È una specie di battaglia allestita. Con una danza al suono della banda musicale ci sono due uomini che indossano un’armatura raffigurante un cavallo, “u cavadduzzu” ed un altro con una corazza, un elmetto, una lancia e uno scudo, “l’omu sarbaggiu”. Le armature vengono create da canne di bambù e legno, anziché stoffa o cartapesta. Nelle feste siciliane hanno rilievo personaggi biblici, giganti, animali o diavoli. La caratteristica del “Pagghiaru” è che centinaia di petardi vengono fatti esplodere nel corso della battaglia-danza. Il valore dei due bizzarri personaggi sta nel riuscire a mimare i passi di danza incoraggiando lo sparo dei giochi d’artificio. Vince la battaglia, di pochi minuti, colui che spara l’ultimo colpo che generalmente è il cavadduzzu. La pantomima simboleggia la lotta del bene contro il male, residuo di quei riti magico-rituali che venivano celebrati nelle remote società agrarie . Ciò avveniva nei periodi in cui erano evidenti le incertezze del futuro, in inverno come auspicio per la rinascita della natura. Il “Pagghiaru “ di Bordonaro risulta, giorno di festa. I due riti , sebbene teatralmente differenti, conducono ad un simile significato : Il rinvigorimento della vita e della natura e il presagio di un roseo avvenire.
Quest’anno tutto annullato: le tradizioni agresti del 2021 hanno subito un blackout a causa del Covid e dei suoi ultracontagi nel Messinese. Ferme le tradizioni di paese a causa della Pandemia. Bordonaro è ovvio che nel 2021 è stato esente dal tradizionale “ Pagliaio ”. Come si suole dire a Messina(‘ A Bbuddunaru senza ‘u Pagghiaru). Tutto rimandato a tempi migliori, per offrire al nutrito pubblico di sempre uno spettacolo futuro senza paure.

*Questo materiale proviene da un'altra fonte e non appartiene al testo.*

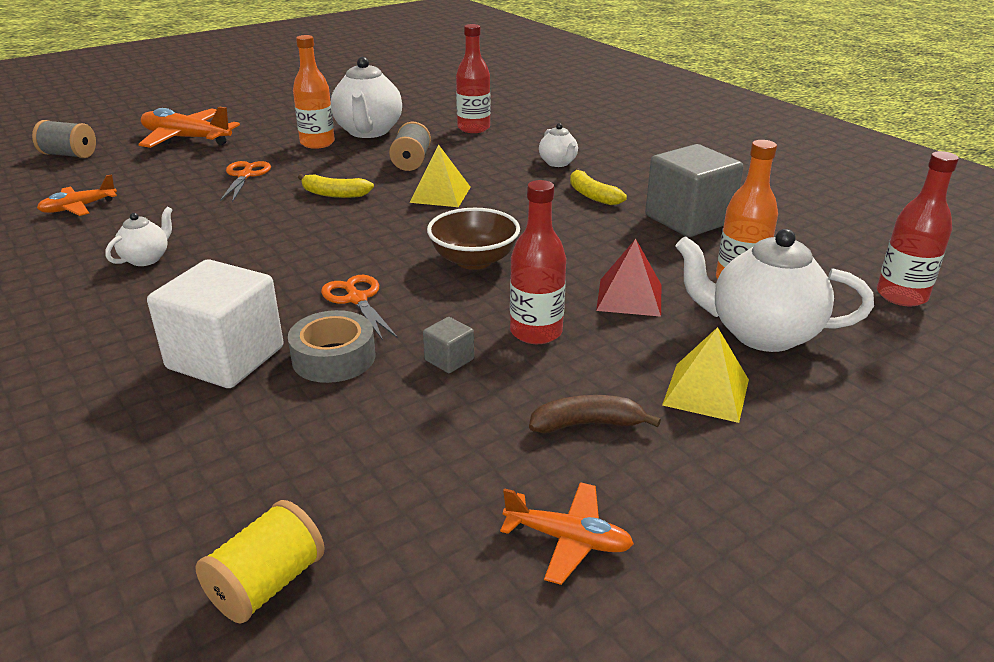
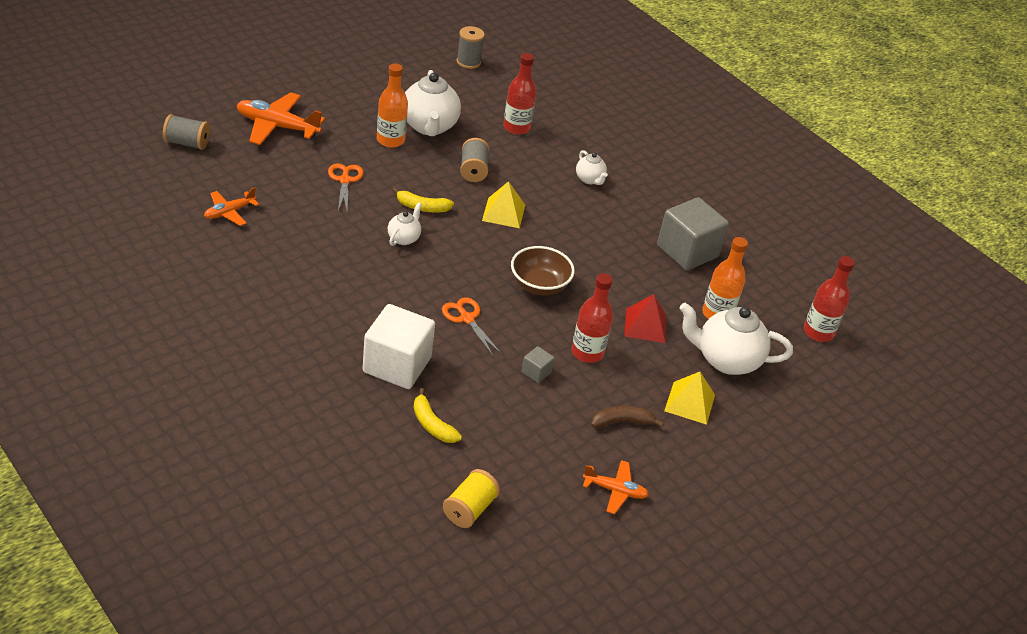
camera: 10 degrees left, 10 degrees up
(146, 259) = (307, 272): white teapot -> white teapot (404, 238)
(333, 357) = (464, 367): grey tape -> none
(430, 87) = (468, 62): none -> grey spool
(592, 195) = (617, 220): yellow banana -> yellow banana (432, 425)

Si aspetterà il prossimo anno, con la gioia di una manifestazione, nata ad opera dei “ ‘BBuddunaroti” (abitanti di Bordonaro) e legata ai riti e tradizioni popolari. Trapela una sola certezza, ovvero che gli italoamericani del paese non hanno mai dimenticato la loro terra. Essi sanno attendere per rivivere i momenti giocosi offerte dalle loro usanze, affinché continuino ad essere amate, divulgate ed apprezzate in tutti i paesi del mondo.